Summer is a time for exploration and adventure, and whilst it gives children the opportunity to get away from the classroom for a few weeks, it shouldn’t mean the end of educational activities altogether. There are plenty of things to keep children occupied over the summer holidays that will be entertaining whilst furthering their development.
Although they run activities all year round, museums are great for the summer holidays because they have a regular schedule of educational activities, geared towards a variety of ages. Science museums are well-known for interactive activities that will give children the opportunity to get stuck in and get their hands dirty, whilst natural history museums offer children the unique opportunity of viewing – and sometimes even handling – natural wonders like fossils.
If you’re looking for a more relaxed museum activity, most will offer resources and plans for self-guided tours and activity packs you can download from the museum website before you visit. These are a great alternative to organised events because they allow you to work through the activities at your own pace and you can customise them as you see fit.
Wildlife flourishes in the summer, with all the creatures born in spring now starting to grow and mature, offering plenty of teaching opportunities where pupils can learn about the life cycle of different creatures. If you’re lucky enough to live close to a national park, they encourage wildlife viewing as an activity so there will be plenty of creatures for children to learn about, along with ready-made activity packs at certain locations.
Zoos also offer a great environment for learning where kids can see exotic creatures they wouldn’t otherwise be able to observe. If you’re heading to a zoo, you can make an activity pack with games like animal bingo, or a themes crossword.
Getting kids in the garden and growing their own plants a great way to teach them about nature and the world around them. Make sure to choose a plant that will grow quickly to keep impatient little gardeners interested, and will be easy to look after.
Not only will gardening encourage children to spend time in the outdoors, but it also helps them learn about the lifecycle of a plant and how the natural world sustains itself. Older children can keep a scientific logbook to track the progress of their plant’s growth, teaching them scientific observation and data gathering skills.

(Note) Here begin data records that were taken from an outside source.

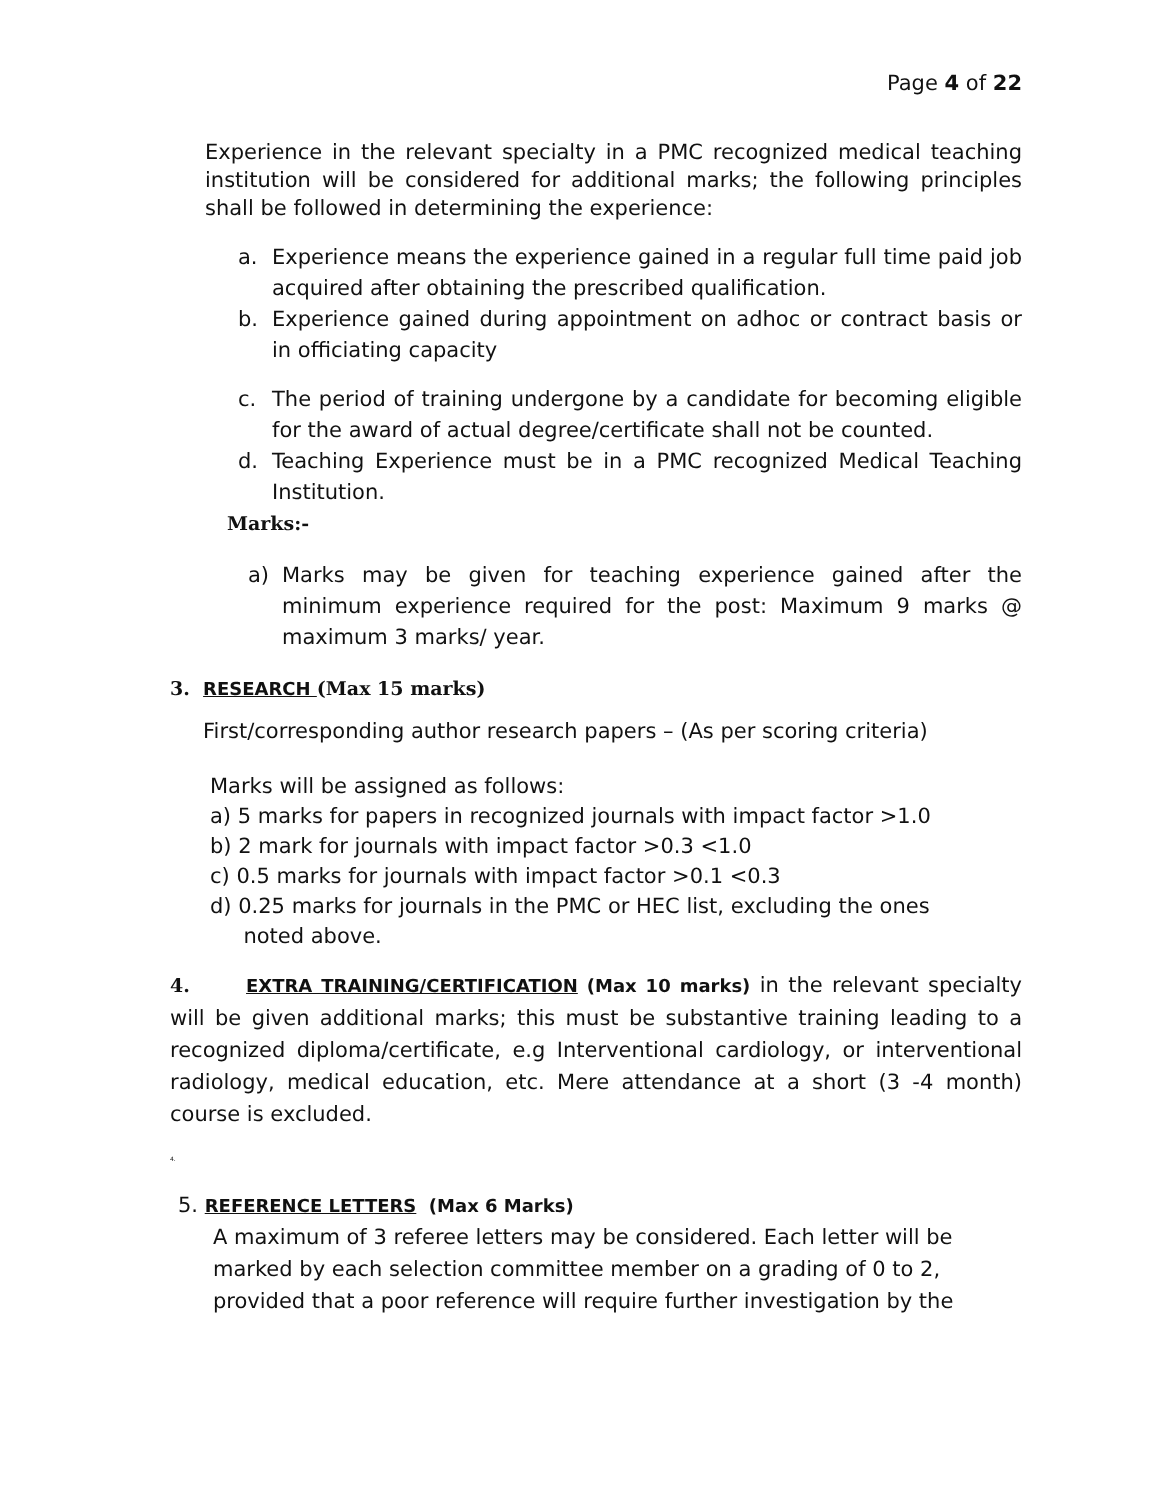Page 4 of 22
Experience in the relevant specialty in a PMC recognized medical teaching institution will be considered for additional marks; the following principles shall be followed in determining the experience:
a. Experience means the experience gained in a regular full time paid job acquired after obtaining the prescribed qualification.
b. Experience gained during appointment on adhoc or contract basis or in officiating capacity
c. The period of training undergone by a candidate for becoming eligible for the award of actual degree/certificate shall not be counted.
d. Teaching Experience must be in a PMC recognized Medical Teaching Institution.
Marks:-
a) Marks may be given for teaching experience gained after the minimum experience required for the post: Maximum 9 marks @ maximum 3 marks/ year.
3. RESEARCH (Max 15 marks)
First/corresponding author research papers – (As per scoring criteria)
Marks will be assigned as follows:
a) 5 marks for papers in recognized journals with impact factor >1.0
b) 2 mark for journals with impact factor >0.3 <1.0
c) 0.5 marks for journals with impact factor >0.1 <0.3
d) 0.25 marks for journals in the PMC or HEC list, excluding the ones
noted above.
4. EXTRA TRAINING/CERTIFICATION (Max 10 marks) in the relevant specialty will be given additional marks; this must be substantive training leading to a recognized diploma/certificate, e.g Interventional cardiology, or interventional radiology, medical education, etc. Mere attendance at a short (3 -4 month) course is excluded.
4.
5. REFERENCE LETTERS (Max 6 Marks)
A maximum of 3 referee letters may be considered. Each letter will be marked by each selection committee member on a grading of 0 to 2, provided that a poor reference will require further investigation by the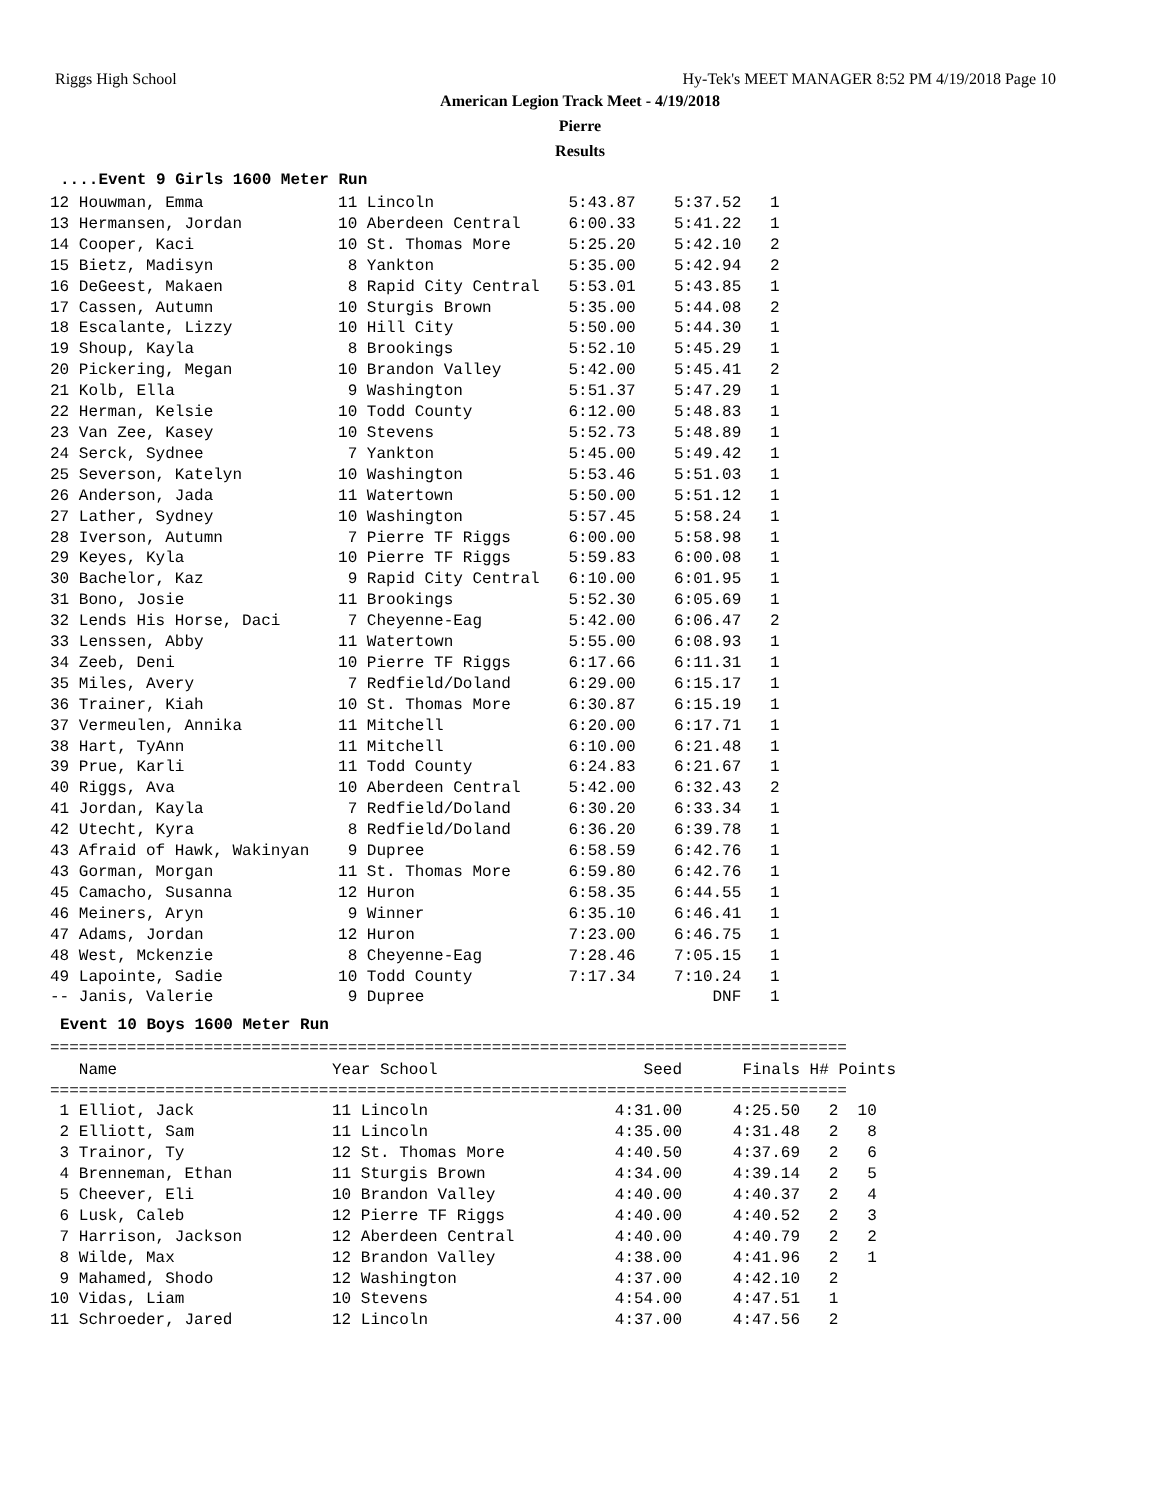Riggs High School Hy-Tek's MEET MANAGER 8:52 PM 4/19/2018 Page 10
American Legion Track Meet - 4/19/2018
Pierre
Results
....Event 9 Girls 1600 Meter Run
12 Houwman, Emma              11 Lincoln              5:43.87    5:37.52   1
13 Hermansen, Jordan          10 Aberdeen Central     6:00.33    5:41.22   1
14 Cooper, Kaci               10 St. Thomas More      5:25.20    5:42.10   2
15 Bietz, Madisyn              8 Yankton              5:35.00    5:42.94   2
16 DeGeest, Makaen             8 Rapid City Central   5:53.01    5:43.85   1
17 Cassen, Autumn             10 Sturgis Brown        5:35.00    5:44.08   2
18 Escalante, Lizzy           10 Hill City            5:50.00    5:44.30   1
19 Shoup, Kayla                8 Brookings            5:52.10    5:45.29   1
20 Pickering, Megan           10 Brandon Valley       5:42.00    5:45.41   2
21 Kolb, Ella                  9 Washington           5:51.37    5:47.29   1
22 Herman, Kelsie             10 Todd County          6:12.00    5:48.83   1
23 Van Zee, Kasey             10 Stevens              5:52.73    5:48.89   1
24 Serck, Sydnee               7 Yankton              5:45.00    5:49.42   1
25 Severson, Katelyn          10 Washington           5:53.46    5:51.03   1
26 Anderson, Jada             11 Watertown            5:50.00    5:51.12   1
27 Lather, Sydney             10 Washington           5:57.45    5:58.24   1
28 Iverson, Autumn             7 Pierre TF Riggs      6:00.00    5:58.98   1
29 Keyes, Kyla                10 Pierre TF Riggs      5:59.83    6:00.08   1
30 Bachelor, Kaz               9 Rapid City Central   6:10.00    6:01.95   1
31 Bono, Josie                11 Brookings            5:52.30    6:05.69   1
32 Lends His Horse, Daci       7 Cheyenne-Eag         5:42.00    6:06.47   2
33 Lenssen, Abby              11 Watertown            5:55.00    6:08.93   1
34 Zeeb, Deni                 10 Pierre TF Riggs      6:17.66    6:11.31   1
35 Miles, Avery                7 Redfield/Doland      6:29.00    6:15.17   1
36 Trainer, Kiah              10 St. Thomas More      6:30.87    6:15.19   1
37 Vermeulen, Annika          11 Mitchell             6:20.00    6:17.71   1
38 Hart, TyAnn                11 Mitchell             6:10.00    6:21.48   1
39 Prue, Karli                11 Todd County          6:24.83    6:21.67   1
40 Riggs, Ava                 10 Aberdeen Central     5:42.00    6:32.43   2
41 Jordan, Kayla               7 Redfield/Doland      6:30.20    6:33.34   1
42 Utecht, Kyra                8 Redfield/Doland      6:36.20    6:39.78   1
43 Afraid of Hawk, Wakinyan    9 Dupree               6:58.59    6:42.76   1
43 Gorman, Morgan             11 St. Thomas More      6:59.80    6:42.76   1
45 Camacho, Susanna           12 Huron                6:58.35    6:44.55   1
46 Meiners, Aryn               9 Winner               6:35.10    6:46.41   1
47 Adams, Jordan              12 Huron                7:23.00    6:46.75   1
48 West, Mckenzie              8 Cheyenne-Eag         7:28.46    7:05.15   1
49 Lapointe, Sadie            10 Todd County          7:17.34    7:10.24   1
-- Janis, Valerie              9 Dupree                              DNF   1
Event 10 Boys 1600 Meter Run
===================================================================================
| Name | Year School | Seed | Finals | H# Points |
| --- | --- | --- | --- | --- |
| =================================================================================== | | | | |
| 1 Elliot, Jack | 11 Lincoln | 4:31.00 | 4:25.50 | 2 10 |
| 2 Elliott, Sam | 11 Lincoln | 4:35.00 | 4:31.48 | 2 8 |
| 3 Trainor, Ty | 12 St. Thomas More | 4:40.50 | 4:37.69 | 2 6 |
| 4 Brenneman, Ethan | 11 Sturgis Brown | 4:34.00 | 4:39.14 | 2 5 |
| 5 Cheever, Eli | 10 Brandon Valley | 4:40.00 | 4:40.37 | 2 4 |
| 6 Lusk, Caleb | 12 Pierre TF Riggs | 4:40.00 | 4:40.52 | 2 3 |
| 7 Harrison, Jackson | 12 Aberdeen Central | 4:40.00 | 4:40.79 | 2 2 |
| 8 Wilde, Max | 12 Brandon Valley | 4:38.00 | 4:41.96 | 2 1 |
| 9 Mahamed, Shodo | 12 Washington | 4:37.00 | 4:42.10 | 2 |
| 10 Vidas, Liam | 10 Stevens | 4:54.00 | 4:47.51 | 1 |
| 11 Schroeder, Jared | 12 Lincoln | 4:37.00 | 4:47.56 | 2 |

Scavenger hunts are great for hands-on learning and are easily customisable for different ages and abilities. They encourage children to explore the outdoors and get active, making them the perfect educational activity for the summer months when children can run around without the danger of catching a cold. Scavenger hunts also teach children problem-solving skills and can be used to encourage teamwork if you have more than one player.
Literacy and Numeracy
Although intense learning should take a backseat in the summer, practicing literacy and numeracy skills over the summer break is crucial to maintaining a steady development. It also means that children won’t have forgotten everything they learnt earlier in the year once they get back into the classroom in September.
Incorporating literacy and numeracy activities over the summer break will ensure that children maintain the same levels they finished the educational year with, or in some cases have even advanced. There are plenty of educational resources on the internet to help you organise literacy and numeracy based games and activities, both indoors and outside.